Pendergrass Rule Ends Run a Little Shy of 80 Years
Since Bank of America etc. Assn. v. Pendergrass, 4 Cal. 2d 258, 263 (1935) (Pendergrass), California Courts have, to various degrees, excluded evidence of fraud when the fraud is directly contrary to the terms of a written agreement. In Riverisland Cold Storage, Inc. v. Fresno-Madera Production Credit Association (January 14, 2013), the California Supreme Court revisited the Pendergrass rule, concluding that it was time to overrule Pendergrass.
The plaintiffs in Riverisland restructured debt, secured by real property. They defaulted and the Association recorded a notice of default. After the plaintiffs repaid their loan, the Association dismissed the foreclosure proceedings. The plaintiffs then sued for fraud, contending that they were promised two years of forbearance by the Association’s Vice President in exchange for additional collateral. The plaintiffs did not read the subsequently prepared agreement and simply signed it. The trial court granted summary judgment, excluding evidence of fraud at odds with the writing pursuant to the Pendergrass rule. On appeal, the Court of Appeal reversed, narrowly construing Pendergrass. The Supreme Court granted review.
The Supreme Court observed that the Pendergrass rule has been criticized but followed by California courts, although Courts attempting to avoid its result have narrowly construed it. The Supreme Court noted that the Court of Appeal in this case adopted such a narrow construction, deciding that evidence of an alleged oral misrepresentation of the written terms themselves is not barred by the Pendergrass rule.

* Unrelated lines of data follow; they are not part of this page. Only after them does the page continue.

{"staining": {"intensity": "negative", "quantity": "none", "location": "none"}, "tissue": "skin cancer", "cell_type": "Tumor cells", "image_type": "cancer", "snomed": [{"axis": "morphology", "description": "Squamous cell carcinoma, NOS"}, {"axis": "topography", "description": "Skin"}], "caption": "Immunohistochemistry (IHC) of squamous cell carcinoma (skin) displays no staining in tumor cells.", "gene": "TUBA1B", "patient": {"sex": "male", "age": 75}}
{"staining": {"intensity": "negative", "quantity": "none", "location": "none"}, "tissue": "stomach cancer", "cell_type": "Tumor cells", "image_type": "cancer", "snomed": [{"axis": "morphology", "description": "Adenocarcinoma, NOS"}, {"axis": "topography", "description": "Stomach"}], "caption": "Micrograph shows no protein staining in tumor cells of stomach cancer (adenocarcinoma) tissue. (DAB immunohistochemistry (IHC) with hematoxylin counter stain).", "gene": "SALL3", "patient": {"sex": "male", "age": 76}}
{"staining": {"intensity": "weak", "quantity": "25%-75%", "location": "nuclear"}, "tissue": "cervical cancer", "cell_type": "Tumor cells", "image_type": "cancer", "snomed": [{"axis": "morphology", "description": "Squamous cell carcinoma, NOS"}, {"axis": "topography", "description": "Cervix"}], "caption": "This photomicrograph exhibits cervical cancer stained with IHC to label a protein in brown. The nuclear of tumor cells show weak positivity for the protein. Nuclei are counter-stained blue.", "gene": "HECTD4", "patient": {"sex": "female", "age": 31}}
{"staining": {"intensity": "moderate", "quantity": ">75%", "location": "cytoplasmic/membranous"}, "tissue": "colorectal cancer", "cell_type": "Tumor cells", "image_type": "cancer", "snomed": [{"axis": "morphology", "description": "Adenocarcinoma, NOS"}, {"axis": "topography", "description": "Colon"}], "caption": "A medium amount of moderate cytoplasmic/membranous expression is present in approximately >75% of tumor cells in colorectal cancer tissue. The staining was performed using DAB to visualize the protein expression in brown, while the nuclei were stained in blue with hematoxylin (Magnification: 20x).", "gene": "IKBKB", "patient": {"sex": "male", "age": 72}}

Plaintiffs asked the Supreme Court to reconsider Pendergrass. The Court agreed that there were good reasons to do so:
There are good reasons for doing so. The Pendergrass limitation finds no support in the language of the statute codifying the parol evidence rule and the exception for evidence of fraud. It is difficult to apply. It conflicts with the doctrine of the Restatements, most treatises, and the majority of our sister-state jurisdictions. Furthermore, while intended to prevent fraud, the rule established in Pendergrass may actually provide a shield for fraudulent conduct. Finally, Pendergrass departed from established California law at the time it was decided, and neither acknowledged nor justified the abrogation. We now conclude that Pendergrass was ill-considered, and should be overruled.
Slip op., at 2.
While this case arises in the context of an individual suit for fraud, it provides substantial relief for consumer class action cases alleging claims of fraud stemming from misrepresentations about the subject of a later written agreement.